Critically for facility and OT security teams, the model's reach extends beyond patched enterprise software. While the cybersecurity community has spent years focused on application security and "top layer" problems, AI tools have begun exploiting vulnerabilities in forgotten firmware and routers whose manufacturers went out of business long ago. Tools like Mythos can relentlessly weaponize the massive technical debt of large organizations. Building management systems (BMS), HVAC controllers, access control platforms, and energy management gateways frequently run on exactly this class of legacy, unpatched firmware - making them acutely exposed to the autonomous reconnaissance and exploit-chaining Mythos has demonstrated.
The model identifies a zero-day weakness, then weaponizes and compounds it by linking it to other vulnerabilities and, if necessary, lingers undetected indefinitely. Through these "exploit chains," Mythos can execute a full system takeover. According to Anthropic, the prompt used to discover vulnerabilities essentially amounted to "Please find a security vulnerability in this program," and engineers with no formal security training were able to generate complete, working exploits.

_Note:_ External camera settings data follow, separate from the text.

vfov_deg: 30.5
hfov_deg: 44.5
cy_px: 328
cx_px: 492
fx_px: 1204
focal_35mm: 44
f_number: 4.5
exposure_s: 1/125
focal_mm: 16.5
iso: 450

A joint report from the Cloud Security Alliance (CSA), the SANS Institute, and OWASP concluded that organizations are "likely to be overwhelmed" in the near term by threat actors using AI to find and exploit vulnerabilities faster than defenders can patch them. CrowdStrike's 2026 Global Threat Report found an 89% year-over-year increase in attacks by adversaries using AI.

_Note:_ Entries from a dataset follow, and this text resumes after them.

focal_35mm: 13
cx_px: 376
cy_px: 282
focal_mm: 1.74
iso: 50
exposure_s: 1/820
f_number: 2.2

The governance gap is equally pressing. Anthropic's Responsible Scaling Policy does not address what happens when a model operates inside an enterprise with access to customer data, financial systems, and thousands of users deploying it without governance. When an AI agent connects to a CRM, queries a database, or triggers a workflow, the concern is not model safety - it is deployment governance. For smart building operators integrating AI-driven automation into HVAC scheduling, lighting orchestration, or occupancy analytics, this distinction defines a critical accountability gap that vendor-level controls alone cannot close.

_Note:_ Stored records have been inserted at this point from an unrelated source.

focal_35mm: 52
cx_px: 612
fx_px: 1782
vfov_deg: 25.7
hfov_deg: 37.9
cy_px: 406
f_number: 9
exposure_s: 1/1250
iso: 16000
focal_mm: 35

Mechanisms are needed to ensure that responsibility does not rest solely on individual companies voluntarily following a responsible path. Options include scaling up responsible vulnerability disclosure and systematic testing of critical systems using the most advanced models. Less-resourced organizations need sufficient support for testing and patching their systems. Building sector operators, who typically lack the in-house security resources of technology multinationals, fall squarely within that under-resourced category.
Outlook
Future frontier models will be more capable still, making investment in cyber defense now vital. The AISI has indicated its next evaluations will use ranges simulating hardened environments, including active monitoring, endpoint detection, and real-time incident response. Mythos Preview's ability to write exploits autonomously means patch cycles must shorten. For building automation professionals, immediate priorities align with the fundamentals the AISI identified: regular application of security updates, robust access controls, security configuration, and comprehensive logging. Sector-wide cybersecurity standards - including IEC 62443 for industrial control systems and the forthcoming European Cyber Resilience Act - will need to explicitly address AI-augmented threat models to remain fit for purpose.